Zombi Child | Falta zumbis


Das profundezas do meu inconsciente trasheiro, eu esperava, sinceramente, ver zumbis cinematográficos em Zombi Child, um filme que não desiste de apresentar sua “revelação final” mesmo que depois de quinze minutos de tela nós espectadores já soubéssemos qual é.

Zumbis nos alegram desde George A. Romero e suas criaturas fantásticas que surgem na calada da noite. Este filme de Bertrand Bonello poderia reciclar sua ideia de reapresentar conceitos consagrados em uma nova roupagem e escolher não fazer nada disso, voltando para o bom e belo lixão da meia-noite.

Não precisava ser nada plagiado dos clássicos anteriores, mas a julgar pela capa, com duas moças bonitas no elenco, poderia ser algo próximo de As Strippers Zumbi (de 2007) ou Orgulho e Preconceito e Zumbis (2016). Eu sairia mais feliz da sessão. Todos sairiam mais felizes. E pensando em moças zumbis. Não há divertimento maior dentro de uma sala de cinema.

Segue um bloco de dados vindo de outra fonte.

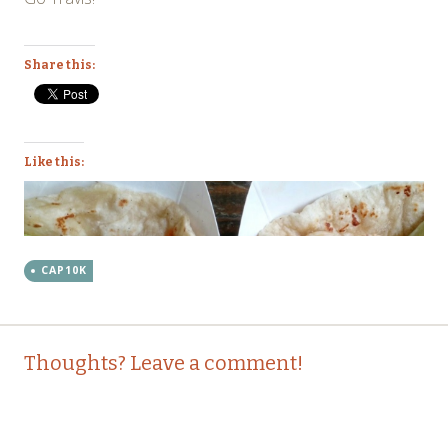
Share this:
Like this:
CAP10K
Post
←
→
Thoughts? Leave a comment!
navigation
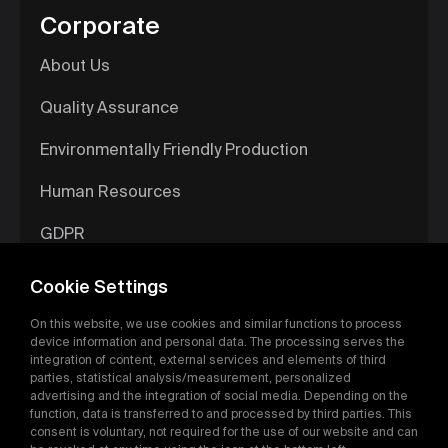
Corporate
About Us
Quality Assurance
Environmentally Friendly Production
Human Resources
GDPR
Information Society Services
Cookie Settings
Digital Catalog
On this website, we use cookies and similar functions to process
device information and personal data. The processing serves the
integration of content, external services and elements of third
parties, statistical analysis/measurement, personalized
advertising and the integration of social media. Depending on the
function, data is transferred to and processed by third parties. This
consent is voluntary, not required for the use of our website and can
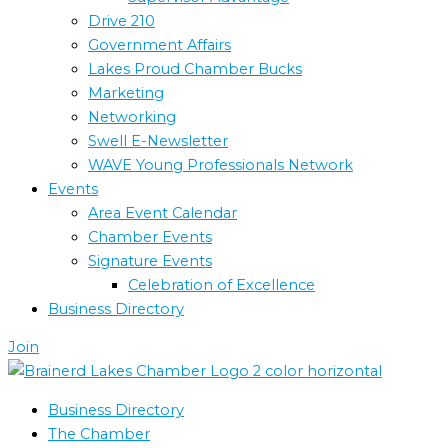
Drive 210
Government Affairs
Lakes Proud Chamber Bucks
Marketing
Networking
Swell E-Newsletter
WAVE Young Professionals Network
Events
Area Event Calendar
Chamber Events
Signature Events
Celebration of Excellence
Business Directory
Join
Business Directory
The Chamber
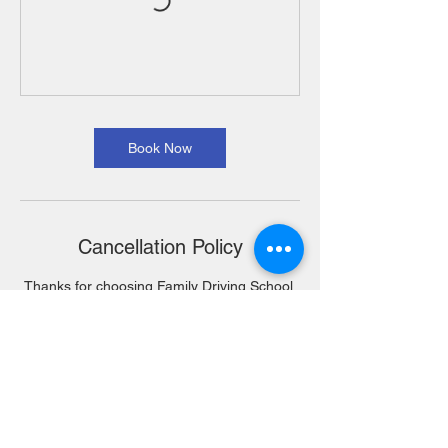
Book Now
Cancellation Policy
Thanks for choosing Family Driving School.
Our Policy is as followed, No refunds only
Transfers. Only 1 Transfer is allowed.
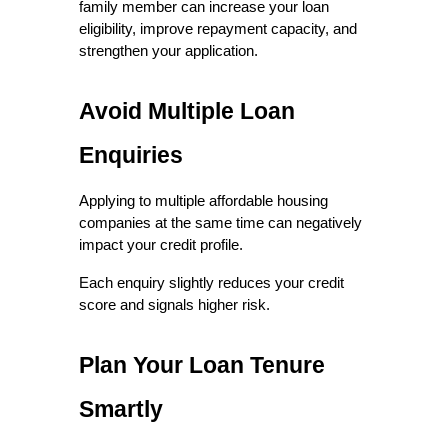
family member can increase your loan 
eligibility, improve repayment capacity, and 
strengthen your application.
Avoid Multiple Loan 
Enquiries
Applying to multiple affordable housing 
companies at the same time can negatively 
impact your credit profile.
Each enquiry slightly reduces your credit 
score and signals higher risk.
Plan Your Loan Tenure 
Smartly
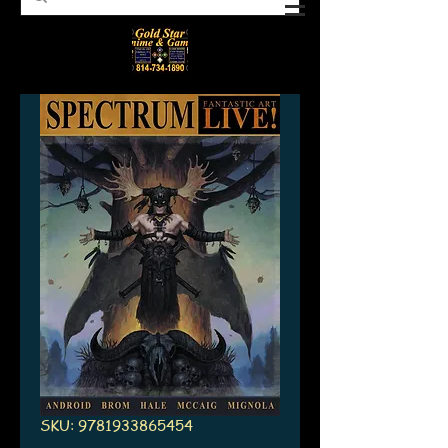
SKU: 9781933865454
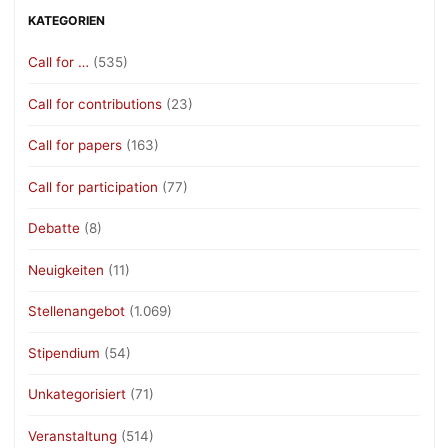
KATEGORIEN
Call for …
(535)
Call for contributions
(23)
Call for papers
(163)
Call for participation
(77)
Debatte
(8)
Neuigkeiten
(11)
Stellenangebot
(1.069)
Stipendium
(54)
Unkategorisiert
(71)
Veranstaltung
(514)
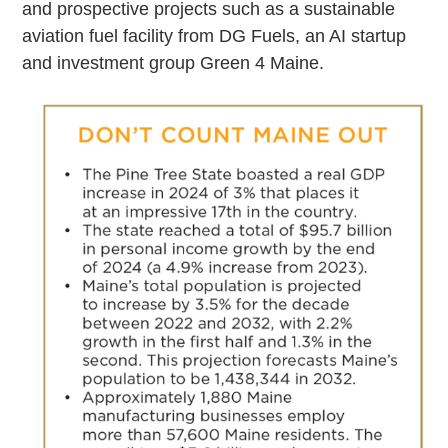
and prospective projects such as a sustainable
aviation fuel facility from DG Fuels, an AI startup
and investment group Green 4 Maine.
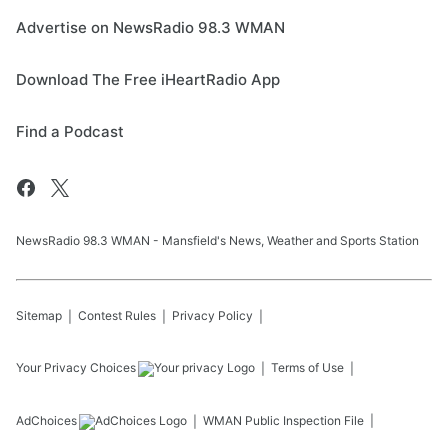
Advertise on NewsRadio 98.3 WMAN
Download The Free iHeartRadio App
Find a Podcast
NewsRadio 98.3 WMAN - Mansfield's News, Weather and Sports Station
Sitemap
Contest Rules
Privacy Policy
Your Privacy Choices
Terms of Use
AdChoices
WMAN
Public Inspection File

Porém, nada disso. Este é um filme francês, e franceses têm o péssimo costume de estragar qualquer conceito minimamente divertido com críticas sociais e uma chata bagagem de eventos históricos envolvendo algum país subdesenvolvido. Nesse caso é o Haiti, onde iniciamos a história, que nos mostra um passado quando havia pessoas zumbificando outras por lá para trabalhar como escravos na lavoura de açúcar. Acompanhamos a história de um desses escravos e, em paralelo, a de uma garota haitiana recém-chegada em um colégio militar em Paris, nos tempos atuais.

É entre esses dois climas e épocas tão diferentes que brilha a fotografia de Yves Cape, que evoca o contraste entre a luz vista por um homem livre e a escuridão vista por um escravo. O mesmo homem, mas a sombra do que já foi, vagando pela terra.

A analogia com escravidão de negros é óbvia, mas a fotografia acaba sendo mais poderosa, mais perene. Romero já nos havia apresentado a ideia de zumbi/escravo desde o começo, mas Zombi Child sugere uma perspectiva mais fascinante ainda, pegando carona em obras contemporâneas como a série Westworld, que já havia feito a inversão de papéis entre mocinhos e bandidos na adaptação de um filme homônimo, e que faz aqui uma pequena poesia sobre um homem sem vida e sem memória tentando resgatar o seu passado idílico.

Essa Haiti também é habitada pelas crendices e rituais dos que acreditam não apenas em zumbis, mas em espíritos e demônios. Os rituais são embalados com uma música penetrante, que hipnotiza pela sua beleza natural. São apenas batuques, tambores e a voz poderosa que emerge do povo, que anuncia com seu ritmo a súbita mudança de humor. São momentos mágicos no filme que nos tiram do marasmo.

Fanny, a bela garota haitiana da história contemporânea, também dança, ainda que timidamente, pois receia que sua música não seja bem vista na irmandade formada por francesas branquinhas ricas que agora faz parte. É curioso a maneira banalizante com que elas enxergam as crenças do povo de Fanny. Uma delas quer até usar os “poderes mágicos” para se livrar da dor por ter levado um fora do namorado.

A falta de dramas reais nos transformam em zumbis afetivos em um ocidente rico e intelectualizado, encontrando pelo meio acadêmico sempre os mesmos motivos pelos quais a Revolução Francesa fracassou e continua fracassando.

Os elementos sociais em Zombi Child se somam, mas são apenas largados e deixados como exercício para o espectador. Este é daqueles filmes que a mensagem é óbvia se você tiver o viés político adequado, mas se não tiver, é chato demais. E errado. E não apresenta zumbis strippers. Quero meu dinheiro de volta.


“Zombi Child” (Fra, 2019), escritoe dirigido por Bertrand Bonello, com Louise Labeque, Wislanda Louimat e Katiana Milfort.